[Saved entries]

______________________________

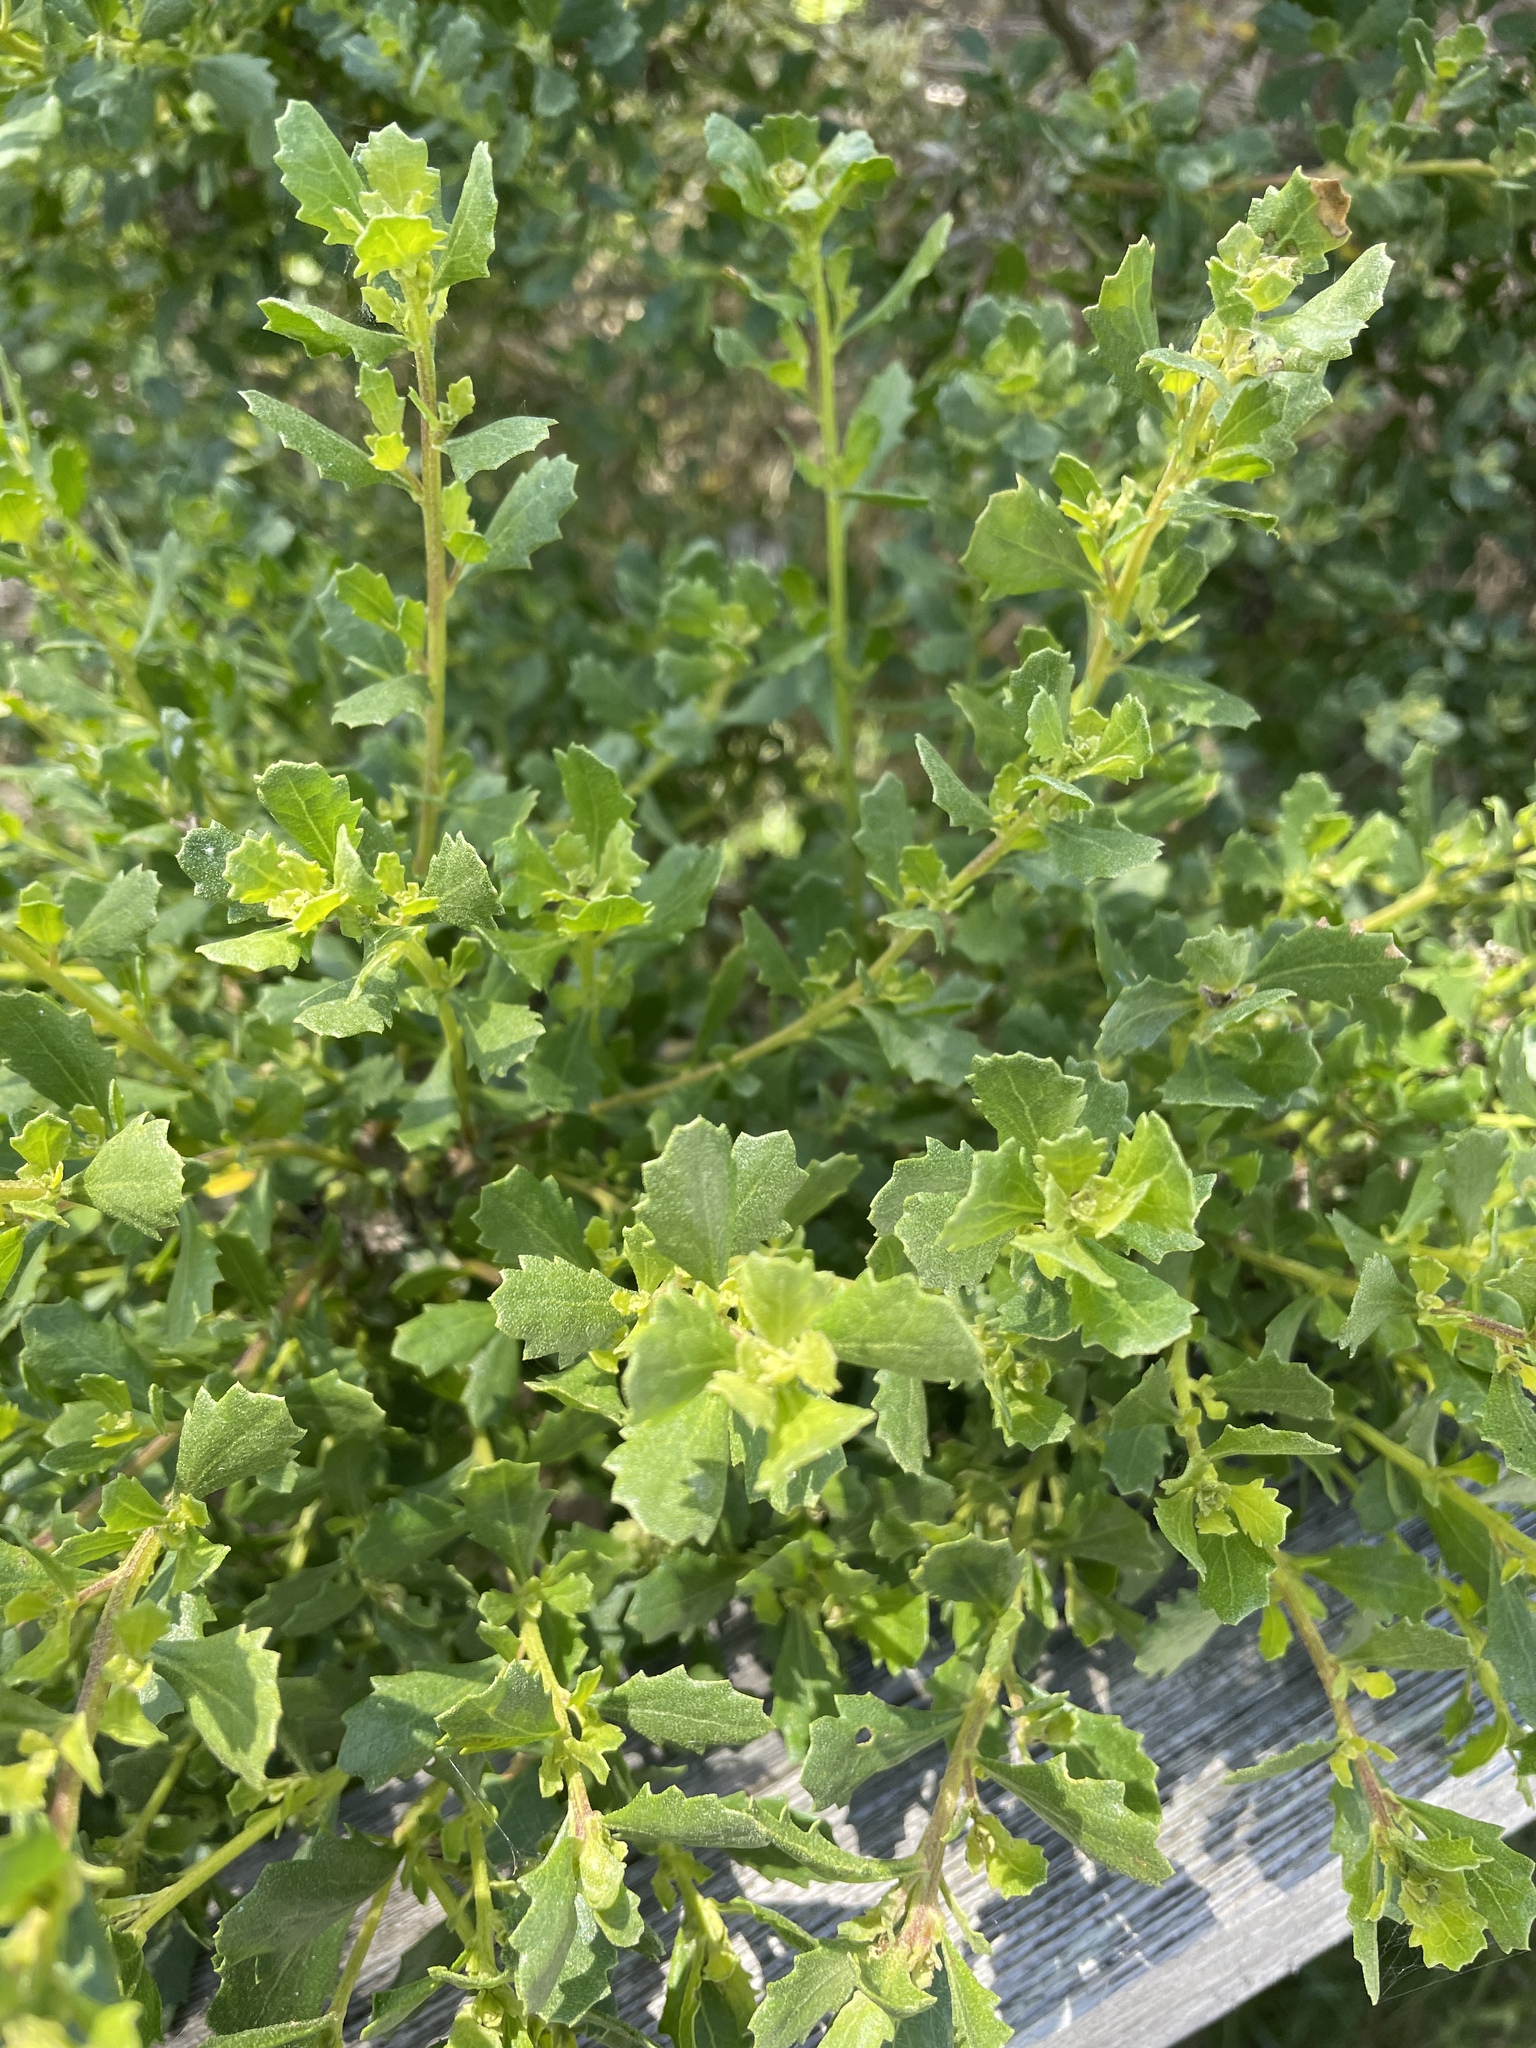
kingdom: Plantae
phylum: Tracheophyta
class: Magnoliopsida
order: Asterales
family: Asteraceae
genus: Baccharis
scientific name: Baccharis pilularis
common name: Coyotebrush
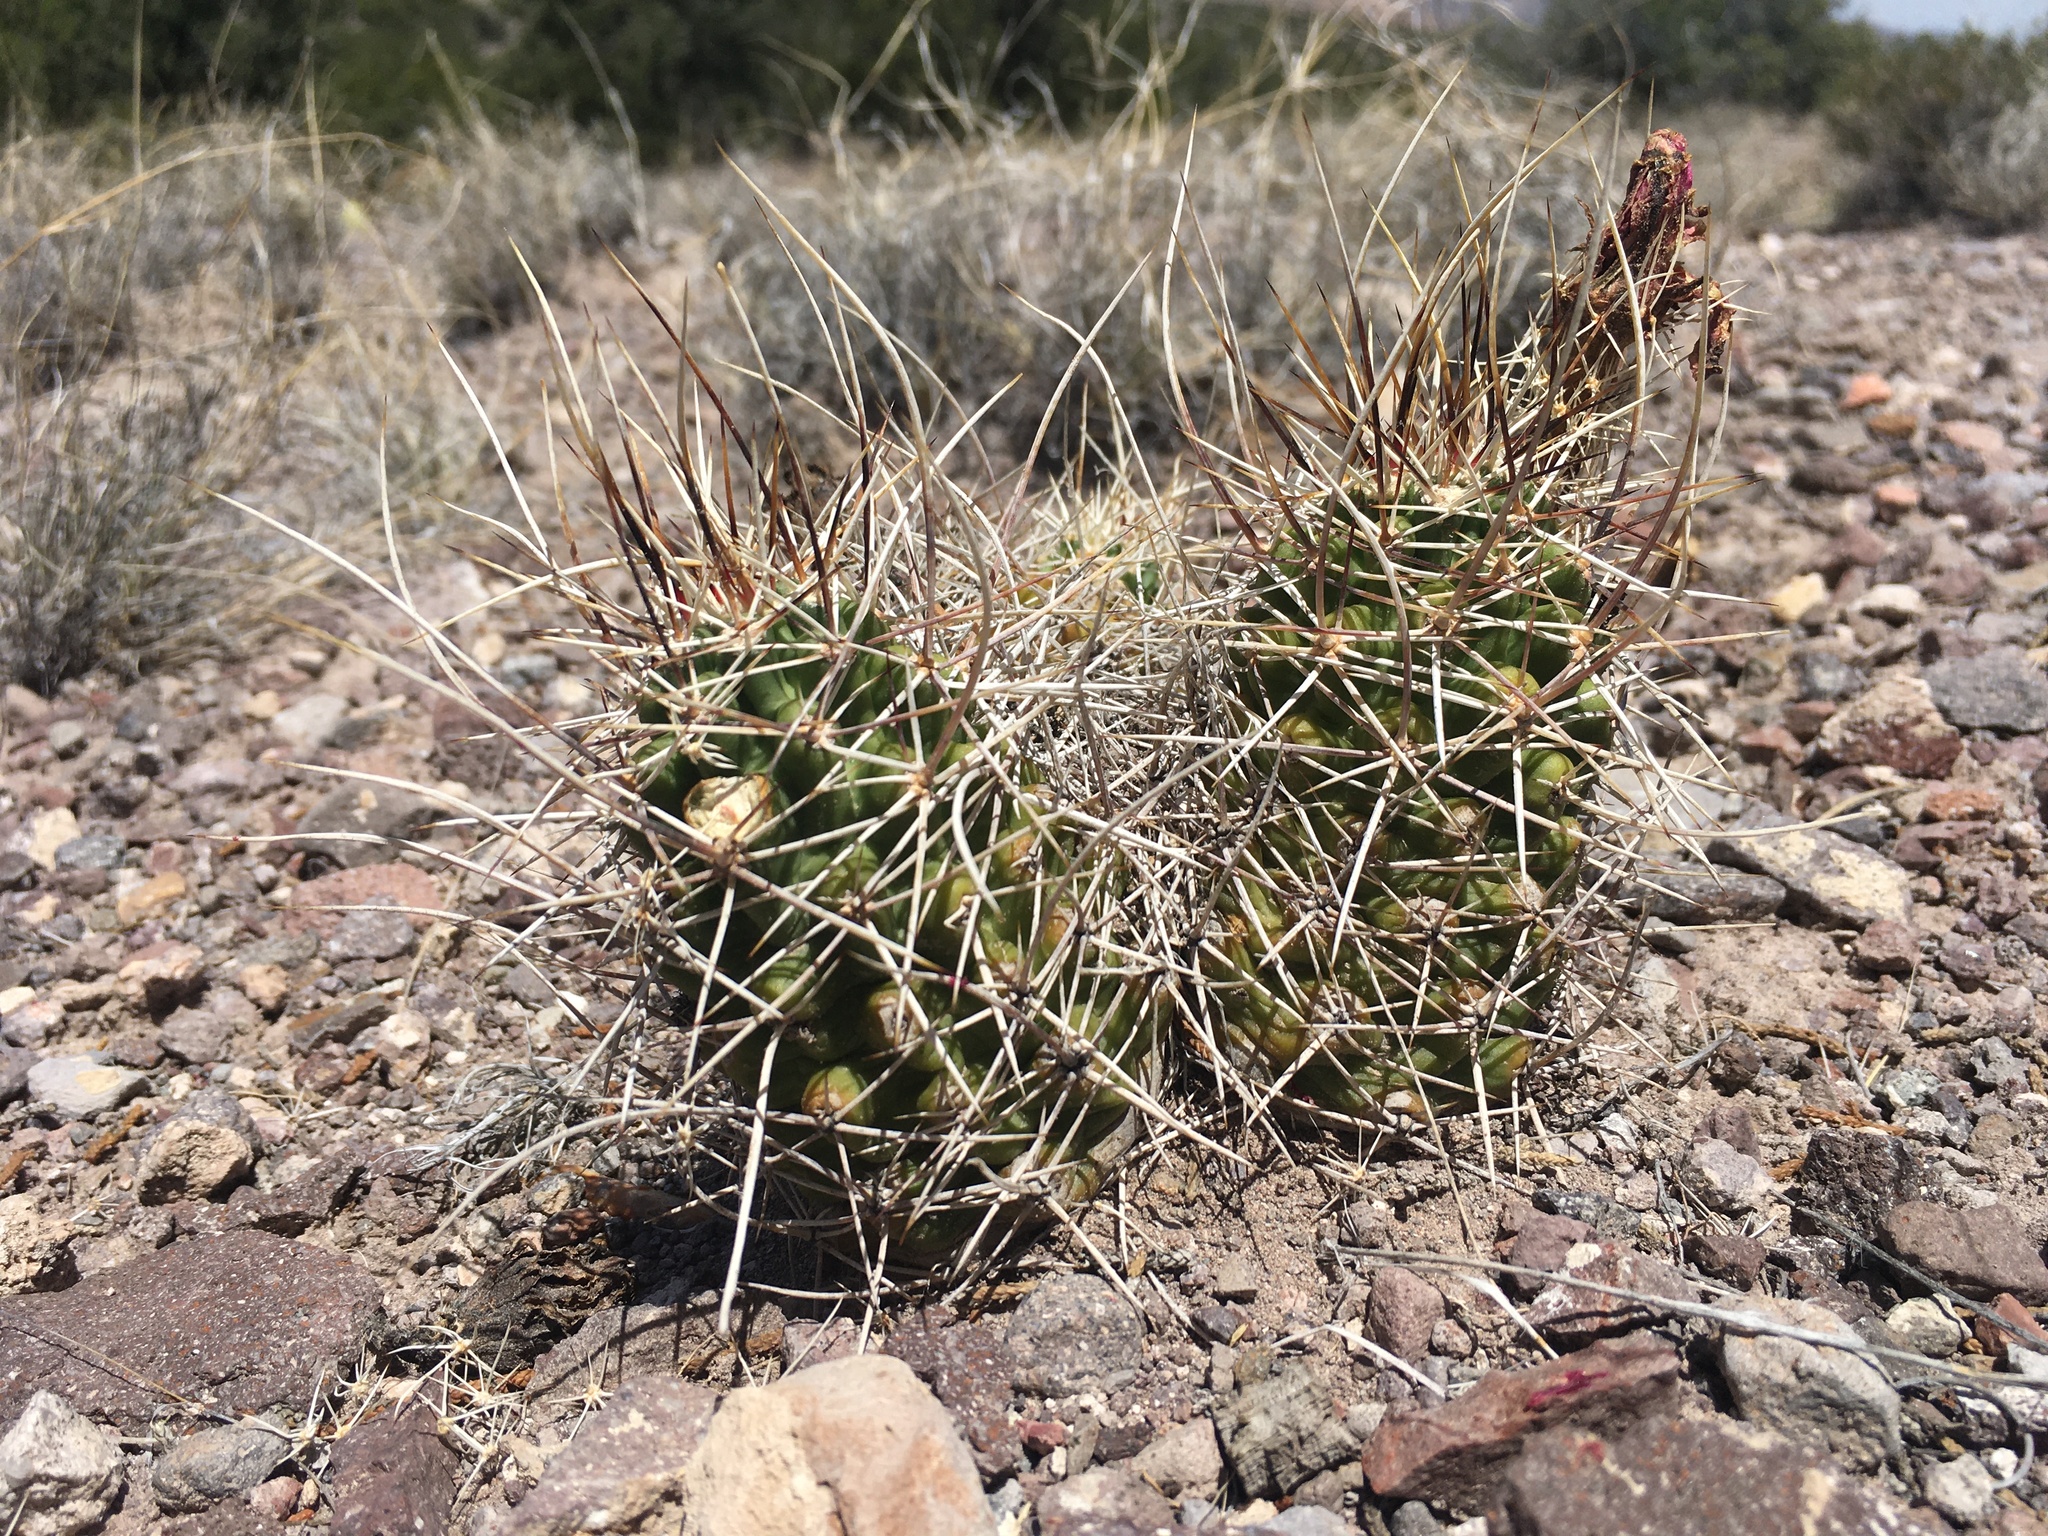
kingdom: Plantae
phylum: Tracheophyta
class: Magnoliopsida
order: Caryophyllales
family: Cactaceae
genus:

______________________________

## To do
Copy the text lines of all the entries above word for word, leaving out the pictures.

## Exercise solution
kingdom: Plantae
phylum: Tracheophyta
class: Magnoliopsida
order: Asterales
family: Asteraceae
genus: Baccharis
scientific name: Baccharis pilularis
common name: Coyotebrush
kingdom: Plantae
phylum: Tracheophyta
class: Magnoliopsida
order: Caryophyllales
family: Cactaceae
genus:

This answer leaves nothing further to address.